_PROBLEMS AND TASKS_
1: Answer these questions using the proof text:
(a) Which lemma reduces the task to showing that the sum of the measures of \mathcal{E}_n is finite?
(b) What does \lambda stand for?
(c) For W\in\mathcal{C}_n(\alpha), what upper bound is given for the degree of the polynomial P_W?
2: In the entries, copy out word for word the lines from the line that contains "Deutscher Agenturpreis" through the line that contains "Seite 35 / 3536", including both of those lines.

After these preliminaries, we are ready to show the desired proposition.

Proof of proposition 1. Fix (\theta,\theta')\in\mathbb{R}^2. Given M a large number and W\in\mathcal{C}_n(\alpha), we define

\mathcal{E}(W):=\{|b|\leq M: \|W(A_0, A_1(b,b+\theta,b+\theta')\|\leq\gamma^n\} and

\mathcal{E}_n:=\bigcup\limits_{W\in\mathcal{C}_n(\alpha)}\mathcal{E}(W).

From Borel-Cantelli’s lemma, our task is reduced to show that \sum\limits_{n\in\mathbb{N}} \lambda(\mathcal{E}_n)<\infty, where \lambda stands for the Lebesgue measure on \mathbb{R}.

Since it is fairly standard to check that \#\mathcal{C}_n(\alpha)\leq n^{\alpha} n^{n^{\alpha}}, it suffices to prove the following affirmative:

Claim. It holds

(6) \sum\limits_{n\in\mathbb{N}} n^{\alpha}n^{n^{\alpha}}\max\limits_{W\in\mathcal{C}_n(\alpha)} \lambda(\mathcal{E}(W))<\infty.

In order to show this claim, we apply (5) so that

W(A_0, A_1(b,b+\theta,b+\theta') = \left(\begin{array}{cc}\Delta (W,b,\theta,\theta') &\star \\ \star & \star\end{array}\right)

with \Delta (W,b,\theta,\theta'):=\det\left(\begin{array}{cccccc}z_1 & 1 & 0 & 0 & \dots & 0\\ 1 & z_2 & 1 & 0 &\dots&0\\ 0&1&\ddots& &\dots&0\\ & & &&z_{m-1}&1\\ & & &0&1&z_m\end{array}\right),

where z_i=a corresponds to the appearance of a letter A_0 in W (i.e., w_i=0), a string z_i=b, z_{i+1}=b+\theta, z_{i+2}=b+\theta' corresponds to the appearance of a letter A_1 in W (i.e., w_i=1) and m := \#\{ j: w_j=0\}+3\#\{ j: w_j=1\}\geq n. In particular,

(7) \|W(A_0, A_1(b,b+\theta,b+\theta')\|\geq |\Delta (W,b,\theta,\theta')|.

At this point we define

( 8 ) P_W(b) := a^{-m}\Delta(W,b,\theta,\theta') (where a:=|tr A_0|>2).

Note that P_W is a polynomial of degree 3\#\{1\leq j\leq n : w_j=1\}\leq 3n^{\alpha} when W\in\mathcal{C}_n(\alpha). Also, a direct application of lemma 1 implies that P_W(a+|\theta|+|\theta'|)\geq 1/2^m. Assuming M large so that M\geq a+|\theta|+|\theta'| (without loss of generality), we can combine these two previous facts with the estimate of lemma 2 to obtain that

(9) \lambda(\{|b|\leq M : |P_W(b)|<\epsilon\})\leq 24 M n^{\alpha} (2^m\epsilon)^{1/3n^{\alpha}}.

_RECORDS TO USE_
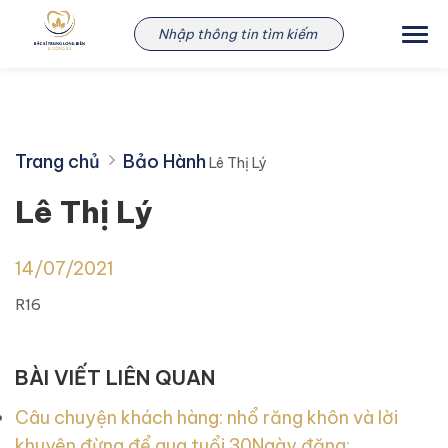
Skip
Lê Thị Lý
to
content
Trang chủ
Bảo Hành
Lê Thị Lý
Lê Thị Lý
14/07/2021
R16
BÀI VIẾT LIÊN QUAN
Câu chuyện khách hàng: nhổ răng khôn và lời
khuyên đừng để qua tuổi 30
Ngày đăng:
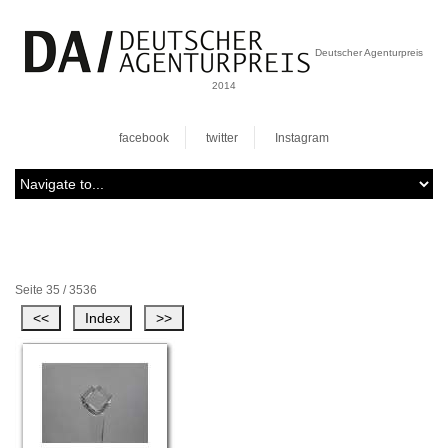
Deutscher Agenturpreis
2014
facebook
twitter
Instagram
Seite 35 / 3536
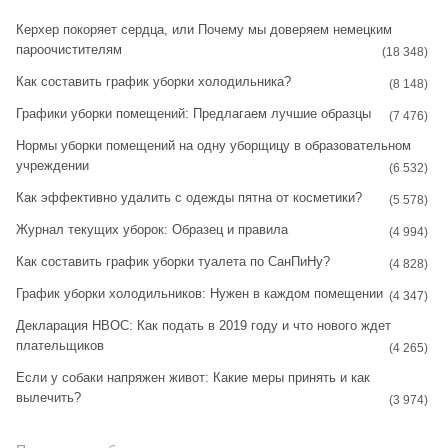
t
t
Керхер покоряет сердца, или Почему мы доверяем немецким
пароочистителям
a
e
(18 348)
Как составить график уборки холодильника?
g
r
(8 148)
Графики уборки помещений: Предлагаем лучшие образцы
r
e
(7 476)
Нормы уборки помещений на одну уборщицу в образовательном
a
s
учреждении
(6 532)
m
t
Как эффективно удалить с одежды пятна от косметики?
(5 578)
Журнал текущих уборок: Образец и правила
(4 994)
Как составить график уборки туалета по СанПиНу?
(4 828)
График уборки холодильников: Нужен в каждом помещении
(4 347)
Декларация НВОС: Как подать в 2019 году и что нового ждет
плательщиков
(4 265)
Если у собаки напряжен живот: Какие меры принять и как
вылечить?
(3 974)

_OUTPUTS BY TASK_
1:
(a) Borel-Cantelli's lemma.
(b) The Lebesgue measure on \mathbb{R}.
(c) 3n^{\alpha}.

2:
Deutscher Agenturpreis
2014
facebook
twitter
Instagram
Seite 35 / 3536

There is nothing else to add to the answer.